The Basics of Human Communication – Digitally

Best put, the term “’data’” is inseparable from the concept of representation. In the contexts of computing and information, data is always a humanly imposed structure that must be represented through an interpretable unit of some kind.

All text characters work with reference to an international standard for representing text characters in standard bytecode definitions. In effect, Unicode is designed by using bytecode characters, which are designed to be interpreted as a data type for creating instances of character, followed by interpretation in the software stack design, which projects character shapes to pixel patterns on the specific screens of a device as its output. Unlike some of the other types of communication we have spoken about like images or gifs or mp3 files, Unicode provides a set of software-interpretable numbers for representing the form of the whole representable character. A binary media file (like those previously mentioned) has no predefined form or size (for memory). I find a personal example of using Unicode to be funny.  In a web design computer science course I took, I was taught to put in the line UTF-8 to be able to help with the setup of a website. Not until reading the Wikipedia page did I realize that line represented one of the most commonly used encodings.

The second way in which we define a concept of data is through database management systems. This relies on a client/server relationship The client-side reflects the software interfaces for creating, managing, and querying the database on a user/manager’s local PC, while the server-side would be the database management system that is installed and running on a computer in a data center or Cloud array of servers. An example of a relational database model is SQL; SQL uses “Structured Query Language to create a database instance, input data, manage updates, and output data-query results to a client interface,” with which the client can “‘query’ (ask questions or search) data in the system.” As an aside to this definition of DBMS as a concept of data, I think something that has helped me deblackbox this idea is the database course I am taking currently. We have not even started to learn SQL, but instead, we are given a problem and hand draw the given data and its relation to the other data. This signifies to me just how much of a human-centered process database design is, it is not just magical Oracle taking care of everything; “a well-designed database is a partial map of human logic and pattern recognition for a defined domain.” I think that this understanding I have gained can be summed up in Kelleher’s Data Science: “One of the biggest myths is the belief that data science is an autonomous process that we can let loose on our data to find the answers to our problems. In reality, data science requires skilled human oversight throughout the different stages of the process. Human analysts are needed to frame the problem, to design and prepare the data, to select which ML algorithms are most appropriate, to critically interpret the results of the analysis, and to plan the appropriate action to take based on the insight(s) the analysis has revealed.” 
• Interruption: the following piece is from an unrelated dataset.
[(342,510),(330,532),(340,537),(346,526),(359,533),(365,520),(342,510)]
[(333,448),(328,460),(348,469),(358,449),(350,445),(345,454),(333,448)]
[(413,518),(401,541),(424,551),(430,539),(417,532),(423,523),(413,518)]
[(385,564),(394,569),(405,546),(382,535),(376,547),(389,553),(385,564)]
Interestingly enough, digital images seem to be defined by data similar to a combination of the way we use DBMS and Unicode (for text). “Digital cameras store photographs in digital memory, much like you save a Word document or a database to your computer’s hard drive. Storage begins in your camera and continues to your personal computer.” To get more into the ‘nitty-gritty,’ an image is stored as a huge array of numbers and in digital photography, the three colors – red, blue, and green—can have any of 256 shades, with black as 0 and the purest rendition of that color as 255. The colors on your computer monitor or the little LCD screen on the back of your camera are grouped in threes to form tiny full-color pixels, millions of them. When you change the values of adjoining colors in the pixels, you suddenly have 17 million colors at your disposal for each pixel. Essentially, we are express colors as numbers, and these pixelated colors form an image. This is similar to Unicodes expression of text as a number, not a glyph, for each character we attempt to encode.
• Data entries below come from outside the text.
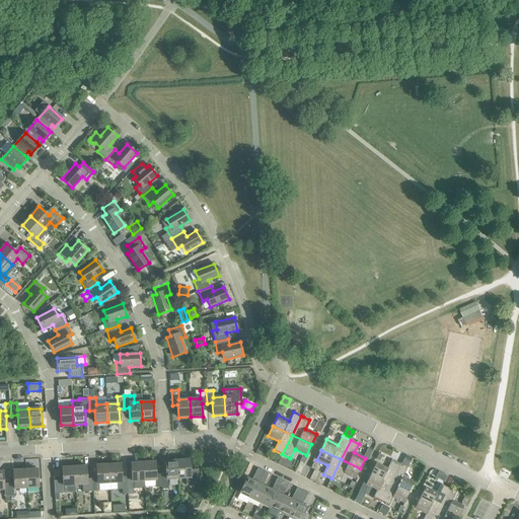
[(274,451),(271,458),(278,461),(281,454),(274,451)]
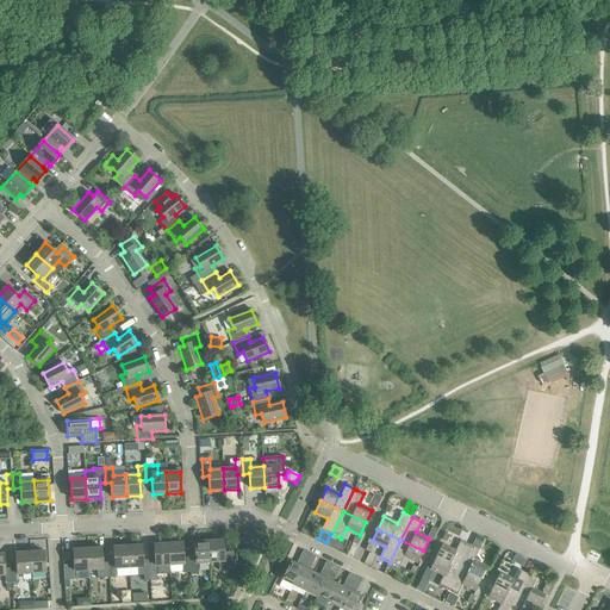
[(484,539),(478,535),(472,546),(479,548),(484,539)]
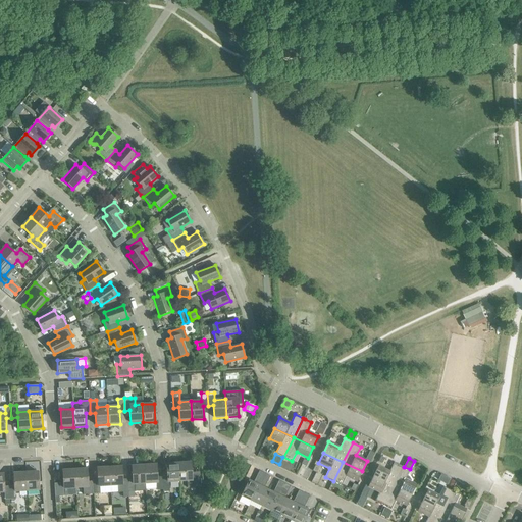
[(191,462),(178,463),(179,481),(191,480),(191,487),(198,487),(197,475),(192,475),(191,462)]
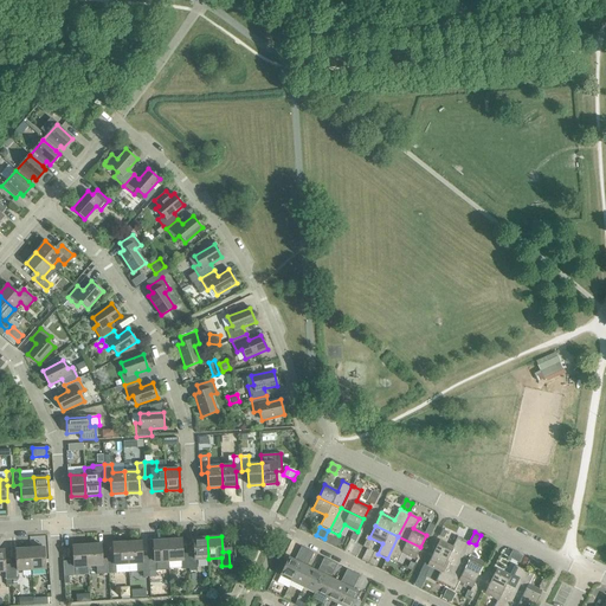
[(398,536),(387,559),(397,563),(401,553),(414,560),(420,547),(398,536)]
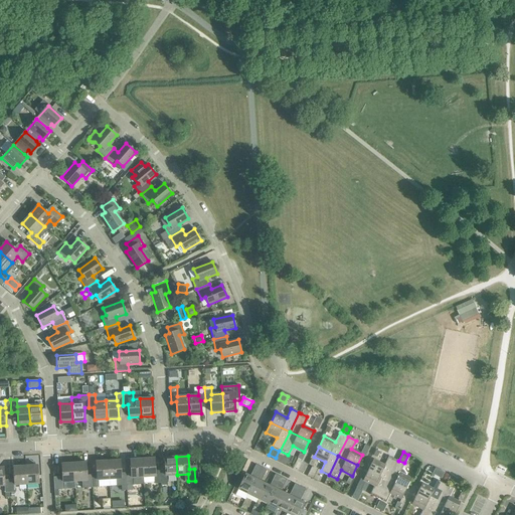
[(165,470),(160,471),(161,483),(161,486),(167,485),(166,476),(177,475),(176,457),(164,458),(165,470)]
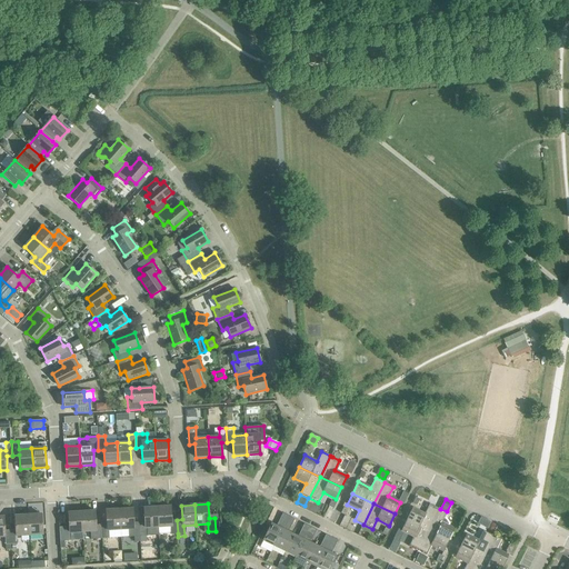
[(412,508),(407,519),(428,530),(438,509),(429,505),(425,513),(412,508)]
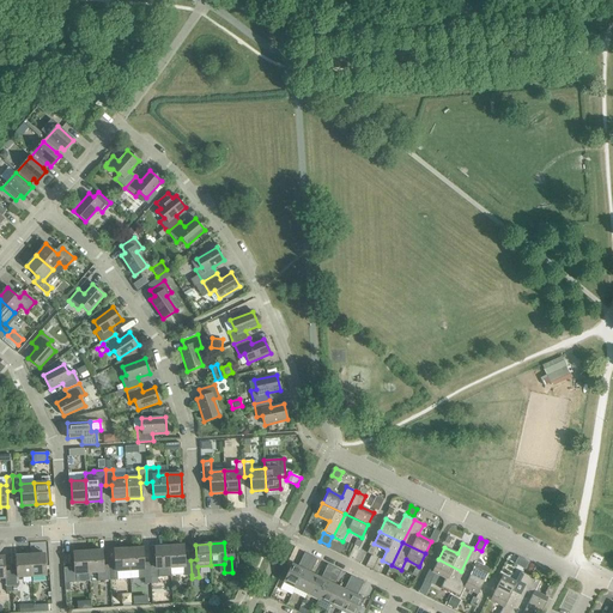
[(156,563),(150,563),(151,577),(157,577),(158,577),(158,569),(170,568),(169,546),(155,547),(156,563)]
Kelleher, J. D., and B. Tierney. Data Science. MIT Press, 2018. 

 

“Unicode.” In Wikipedia, February 21, 2021. https://en.wikipedia.org/w/index.php?title=Unicode&oldid=1008164095.

White, R., and T. E. Downs. How Digital Photography Works. Que, 2005. 
 
 
 
Question:
 
If we say all data must be able to be represented in order to be considered data, why is there a separate definition for “data” as representable logical and as conceptual structures?